Connie falling for him didn’t completely surprise me, though. She admits her attraction had been superficial – he was completely gorgeous in his youth – and as a photographer of small renown, she has always been attracted to beauty. While she has matured and grown a bit wiser, she is still drawn primarily to style over substance. She is concerned with the image her home, friends, and family put forth and has always longed for a literally picture-perfect life. It is no surprise, perhaps, that her husband and two other daughters don’t exist in any sort of depth in the story until near the end, because in many ways, they are just props to Connie, loved more for the role they play in her life (perfect spouse, darling daughters) than for who they actually are. Connie isn’t a bad person – she is kind and tries to be thoughtful of the needs of everyone around her – she just isn’t living deeply enough to intelligently handle tragedy when it arrives at her door.
Zac is a dreamer. A middle-class kid with practical parents, he’s always been drawn to the fun, the new, the different, and glittery. Fran embodies everything he admires; her poised sophistication, keen intelligence, and confidence are qualities he wants for himself and his future. A trivial mistake he made has snowballed because of his own inept handling, and he now worries that not only will it affect him, but it will absolutely destroy whatever future he could have with Fran and the baby. Selfishly, he remains enmeshed with them, hoping it will all somehow work itself out.
It is no wonder that these characters find themselves tangled in the problems that drive Our Beautiful Mess. Their attitude that life owes them easy solutions to the trouble they create drives the plot, but their selfishness is so innocent and subconscious; they are so completely unaware of the fact that they are being demanding and self-indulgent that we feel a tad more empathy than disgust for them.
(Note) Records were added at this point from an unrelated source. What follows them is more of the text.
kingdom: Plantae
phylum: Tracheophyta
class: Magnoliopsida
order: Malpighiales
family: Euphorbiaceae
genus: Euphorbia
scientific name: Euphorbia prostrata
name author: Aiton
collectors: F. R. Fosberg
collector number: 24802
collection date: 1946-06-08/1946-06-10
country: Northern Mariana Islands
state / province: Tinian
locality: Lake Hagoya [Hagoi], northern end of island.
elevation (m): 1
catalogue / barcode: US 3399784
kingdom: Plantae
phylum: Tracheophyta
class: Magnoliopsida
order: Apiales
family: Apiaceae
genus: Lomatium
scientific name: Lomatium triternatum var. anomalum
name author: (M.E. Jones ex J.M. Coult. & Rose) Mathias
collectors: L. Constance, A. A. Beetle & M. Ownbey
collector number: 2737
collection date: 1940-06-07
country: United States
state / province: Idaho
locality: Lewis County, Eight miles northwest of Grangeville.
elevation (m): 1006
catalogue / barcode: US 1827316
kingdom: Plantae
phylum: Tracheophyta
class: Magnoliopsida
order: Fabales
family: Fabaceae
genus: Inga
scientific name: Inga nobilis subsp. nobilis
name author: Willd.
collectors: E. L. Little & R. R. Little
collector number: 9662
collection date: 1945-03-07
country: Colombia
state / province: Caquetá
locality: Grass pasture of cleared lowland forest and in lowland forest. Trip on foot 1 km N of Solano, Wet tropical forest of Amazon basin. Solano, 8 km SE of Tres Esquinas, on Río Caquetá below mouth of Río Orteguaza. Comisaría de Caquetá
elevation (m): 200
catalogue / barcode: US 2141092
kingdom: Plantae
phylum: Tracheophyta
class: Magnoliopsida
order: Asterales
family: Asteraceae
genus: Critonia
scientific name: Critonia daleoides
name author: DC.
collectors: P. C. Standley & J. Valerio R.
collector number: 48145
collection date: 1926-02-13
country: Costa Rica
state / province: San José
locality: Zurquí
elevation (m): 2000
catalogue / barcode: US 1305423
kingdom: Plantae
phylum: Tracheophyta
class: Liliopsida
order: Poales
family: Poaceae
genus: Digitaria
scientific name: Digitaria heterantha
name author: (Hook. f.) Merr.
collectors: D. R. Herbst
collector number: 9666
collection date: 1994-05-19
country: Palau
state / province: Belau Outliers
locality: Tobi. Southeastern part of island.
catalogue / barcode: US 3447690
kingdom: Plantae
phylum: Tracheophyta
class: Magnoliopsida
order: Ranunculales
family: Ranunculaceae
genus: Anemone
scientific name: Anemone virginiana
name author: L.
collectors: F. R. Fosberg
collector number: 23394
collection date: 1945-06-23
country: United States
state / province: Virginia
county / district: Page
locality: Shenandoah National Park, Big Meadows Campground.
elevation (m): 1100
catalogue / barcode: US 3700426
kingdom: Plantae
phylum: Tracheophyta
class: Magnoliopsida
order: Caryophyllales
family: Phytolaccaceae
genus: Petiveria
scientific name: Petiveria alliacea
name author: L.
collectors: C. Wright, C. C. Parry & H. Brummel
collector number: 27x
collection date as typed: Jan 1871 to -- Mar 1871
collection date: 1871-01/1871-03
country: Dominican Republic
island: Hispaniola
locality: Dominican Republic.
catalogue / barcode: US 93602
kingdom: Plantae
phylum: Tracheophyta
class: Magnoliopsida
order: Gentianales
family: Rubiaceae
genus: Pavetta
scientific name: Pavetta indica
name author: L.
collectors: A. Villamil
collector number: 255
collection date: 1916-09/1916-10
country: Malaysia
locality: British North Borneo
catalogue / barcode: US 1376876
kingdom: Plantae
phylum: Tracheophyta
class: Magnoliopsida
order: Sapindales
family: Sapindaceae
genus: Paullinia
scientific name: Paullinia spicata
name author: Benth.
If you are a fan of Ms. Parks or love emotional, jumbled domestic thrillers, I think the strong, complex characters will ensure you will like this one. The author’s prose flows eloquently across the page, and she pulls you easily into the chaos that our entitled little band creates for itself. If, on the other hand, you demand credibility from your thrillers, you’ll need to skip this. It just doesn’t meet that standard.